Fury mobilizes her. She takes two steps toward me and slaps me across the face hard enough to spark stars. The only time she touches me is in violence. Her hatred for me is the one force strong enough to override her condition.
“Remember your birth,” she hisses at me like a snake. Her voice is the steadiest it’s been in years.
“You never let me forget,” I say. I mean the rape that conceived me, but she means my power.
I am a cataclysm. If I was born in Zawad, I could be Komanguard, Arch of the Sun Guild at Ma’at. But I wasn’t born in Zawad. I was born on the Shelf to a crippled mother and an absent father. I doubt I’ll live long enough to see the Four Towers.
“Take off your shirt,” she orders.
I freeze. “No.” I won’t let her do it again.
“Take. Off. Your. Shirt.” With each word, she closes the distance between us. “Shirt. Shirt. Shirt. Shirt.”
The word is like the pounding of a war drum.
I step backward, flatten myself against the door, clutch the airsail like a lifeboat. “If you whip me again, I won’t control myself.”
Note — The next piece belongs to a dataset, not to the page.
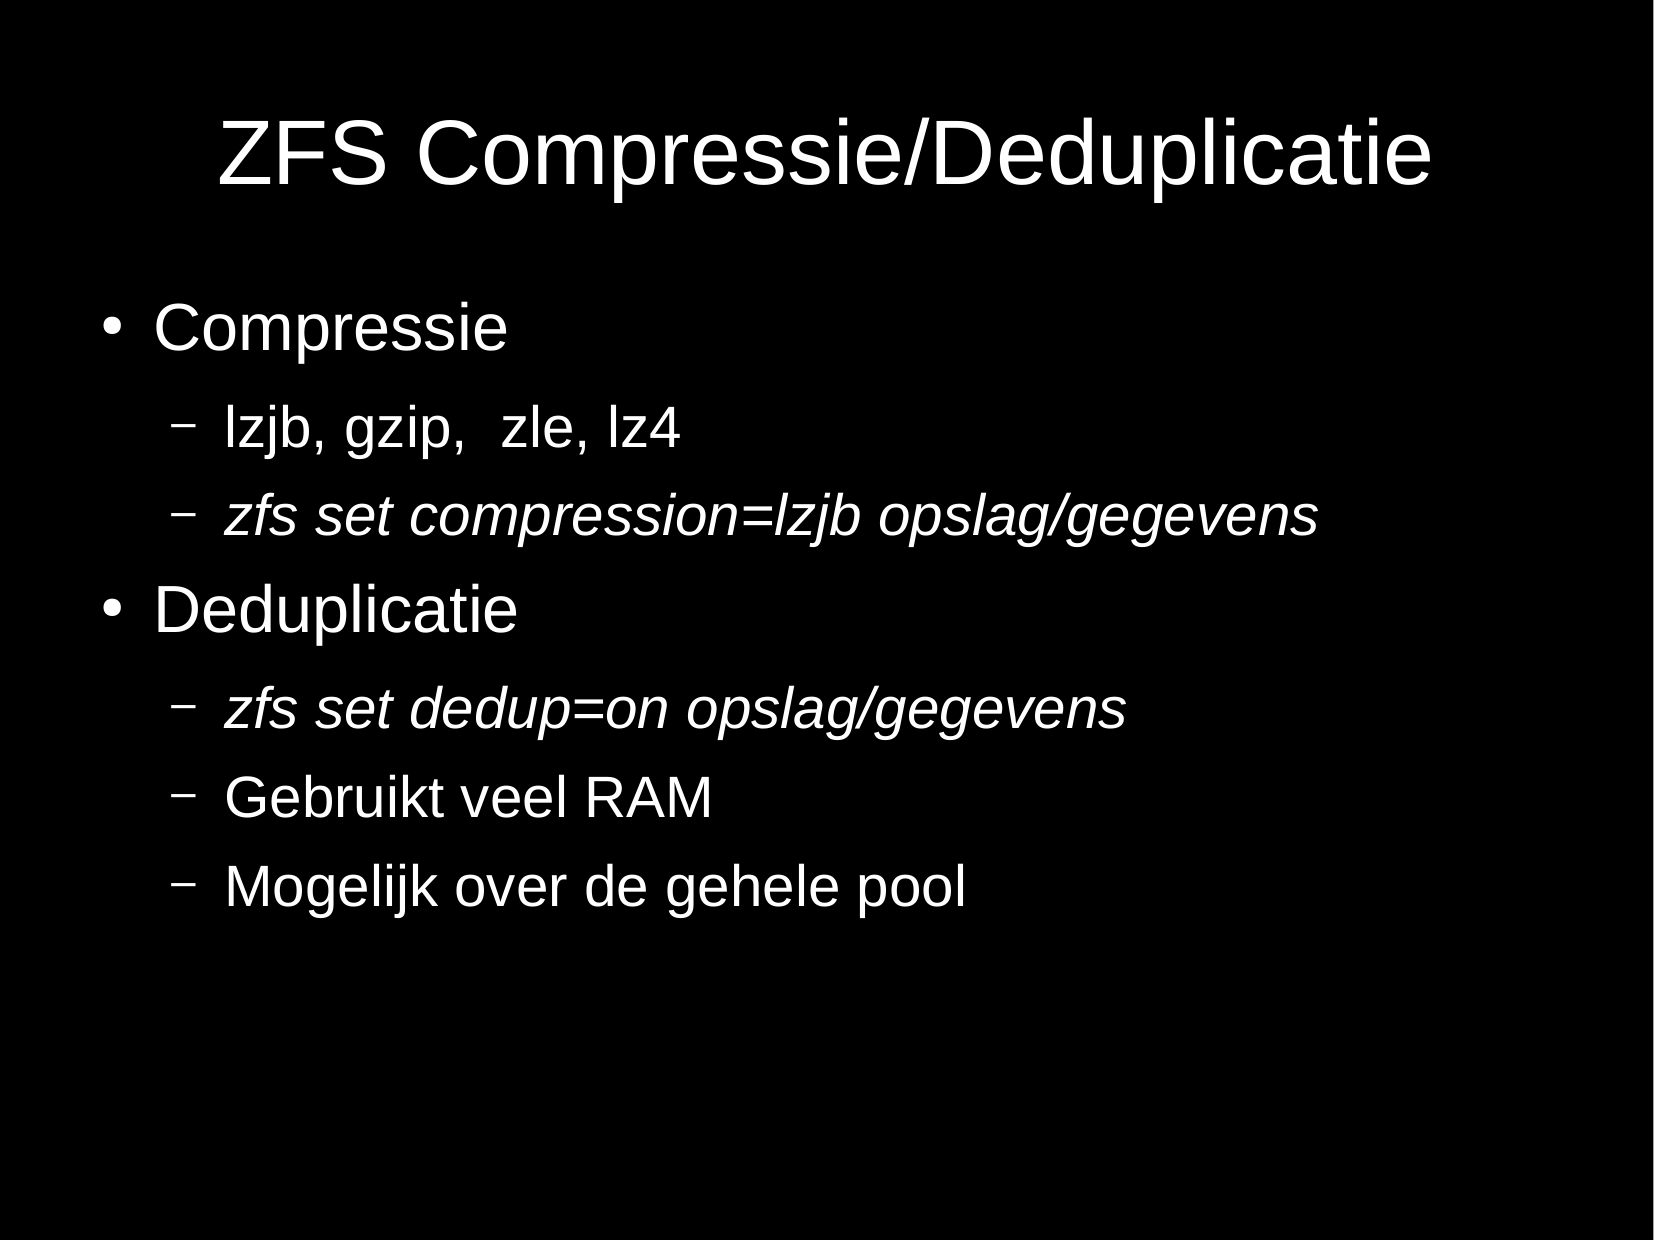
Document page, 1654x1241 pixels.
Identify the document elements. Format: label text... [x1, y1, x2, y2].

title ZFS Compressie/Deduplicatie [82, 49, 1571, 257]
list Compressie lzjb, gzip, zle, lz4 zfs set compression=lzjb opslag/gegevens Deduplicatie zfs set dedup=on opslag/gegevens Gebruikt veel RAM Mogelijk over de gehele pool [82, 290, 1571, 1010]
My back burns with phantom pain. She had a healer tend me afterward, so there are no scars, no evidence of her abuse. But my body remembers. It’s not the punishment that bothers me. It’s the shame.
“You won’t control yourself,” she says, noticing my word choice. Won’t, not can’t. The power inside me is a behemoth, bucking to break free. If I don’t stand in its way, it will possess me. I would let it possess me if it would save me from her.
“Go, then.” She dismisses me with a wave of both hands she repeats four times. “Don’t return until morning. Morning. Morning. Morning.”
I unfold the airsail and kick off into the sandstorm.